Speaking of builds, how viable would it be to play a fencer with a rapier in one hand and a parrying dagger in the other, wearing leather armor?
I'd really love to see how it's possible to kill the bridge dragon without cheesing it.
1. That's an optional fight. I never even triggered the drake arriving on the save of the game I beat.
Eh? How is that even possible?
2. Any moderately powerful (+6 - +10) weapon should take it out fairly quickly. It's 5 hits with the bare minimum stats to weild a Black Knight Halberd 2-handed (so 23 str 18 dex I think, I forget if it was upgraded yet in the video, but it may have been +2), so you are only looking at about 7 - 10 hits with any +10 weapon (or +5 divine weapon), both of which are available 1 boss past Taurus Demon.

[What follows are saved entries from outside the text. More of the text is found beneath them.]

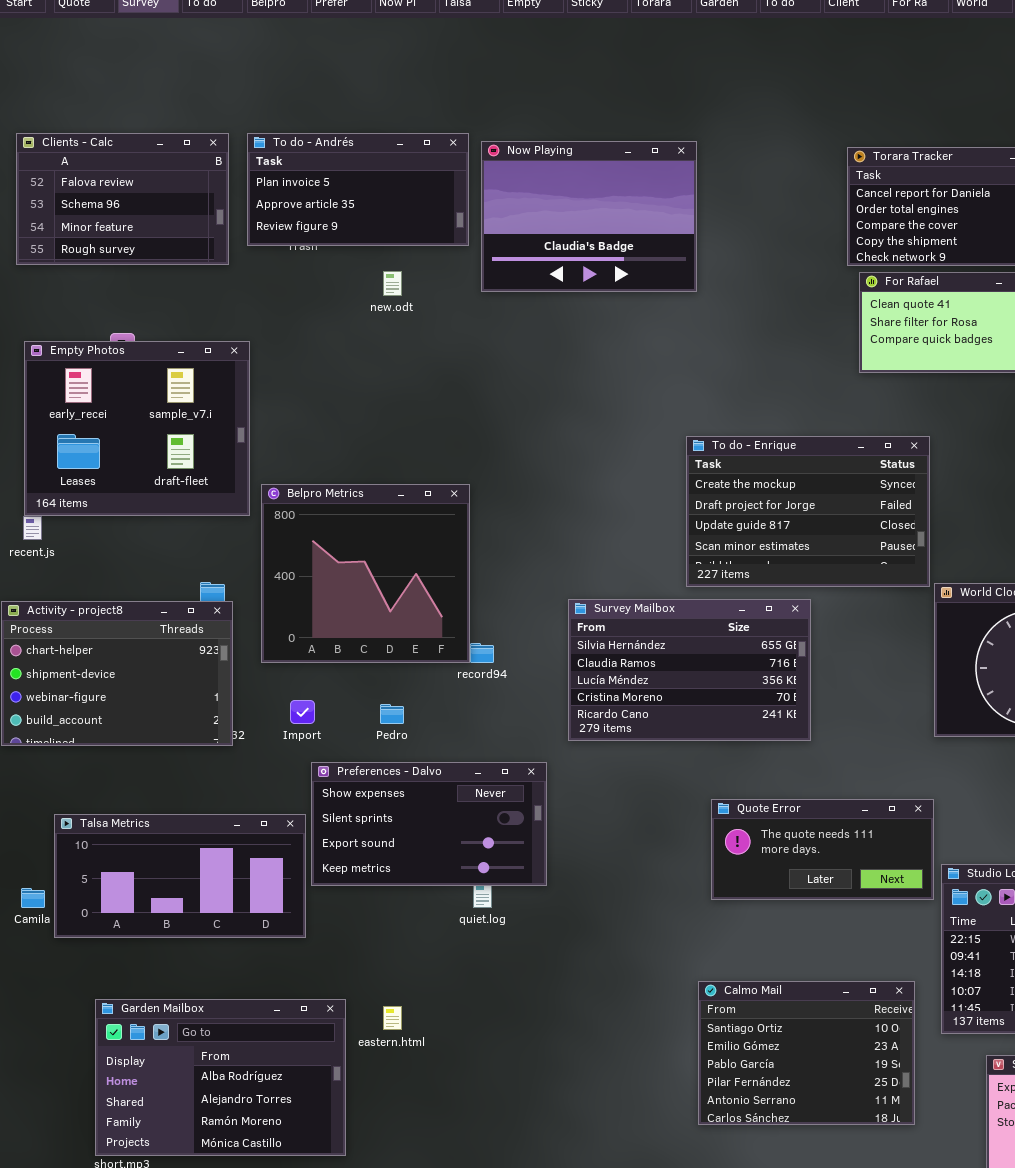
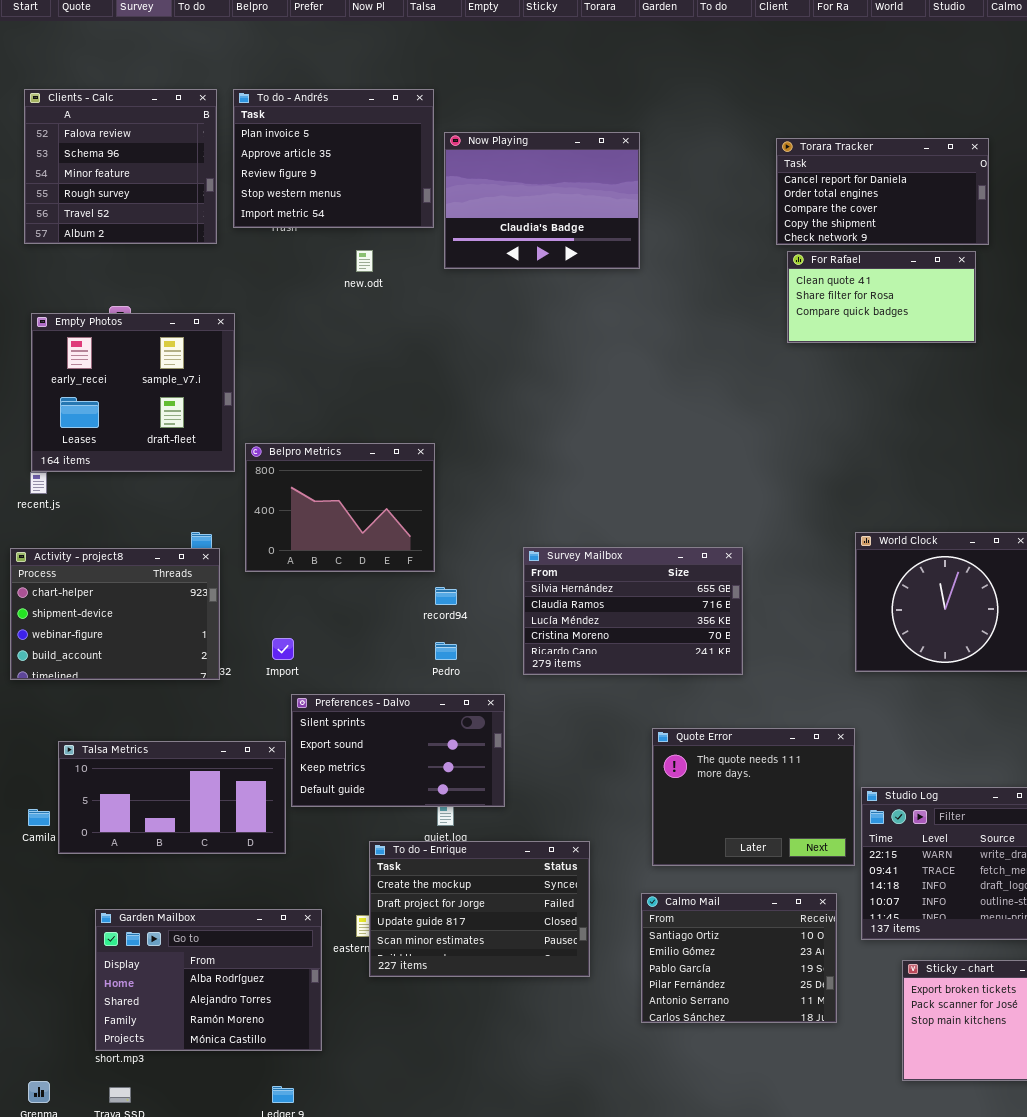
Clients - Calc: [16,133,229,265] -> [24,89,217,244], resized
To do - Andrés: [247,133,469,246] -> [233,89,434,228], resized
To do - Enrique: [686,436,930,587] -> [369,841,590,977], moved
Belpro Metrics: [261,484,470,663] -> [245,443,435,572], resized
Pedro: [380,704,404,724] -> [435,642,457,660], moved
Preferences - Dalvo: [311,762,547,886] -> [291,694,505,807], scrolled down 1 row
Quote Error: [711,799,934,900] -> [652,728,855,866], resized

7 - 10 hits is still quite a lot. I could typically land maybe 3 or 4 before the dragon did one of its nasty attacks. Either it does its top-down fire breath attack, which is instant death unless you exploit the faulty hitbox, as I don't think there's another way to avoid it, or it charges straight over you to the other side of the bridge. At which point you have to get back downstairs or you die to its next flame attack. So even if you're really lucky and the dragon only does its charge attacks, you still have to basically exit the boss arena and reset the fight two or three times. IMO that also counts as cheesing it.
3. Unless going sunbro, you gain about nothing from actually unlocking that bonfire. The Burg fire is just barely further away, needing you to kill just 5 simple enemies to get exactly where you would have been.
True but irrelevant to the point I made.
I would also like to politely disagree with your post as a whole. Although it may feel like cheesing and trying again at first in Dark Souls, you are also likely taking a lot of information in while fighting about the enemy's AI (if they turtle, how to provoke them, etc.), their various attacks and timings, and other useful things even if you don't realize it. But, after a few times you should notice that you are dodging/parrying enemies much more easily, provoking turtle spearmen, and doing all that fun stuff much more successfully. DS is not about cheesing, it's about taking your time and learning your enemies in order to overcome them. That time may involve dying if you are unlucky, but it's usually as simple as keeping the fight down to one person at a time and learning how to fight that person. Once you learn it for yourself (watching videos on Youtube can help, but you won't truly know parry timings until you DO parry a few times), the game becomes much simpler.
That applies 100% to regular enemies, but I'm far less impressed with most of the bosses. Take Sif and the Iron Golem, for example. They're so big that you beat them by simply standing right under them where they can't hit you and pummeling their toes until they die of what I assume to be embarrassment.
Oh, and I'm not sure what you mean by provoking spearmen. I just two-hand my sword, bash their shield aside with one swing, and kill them with the next.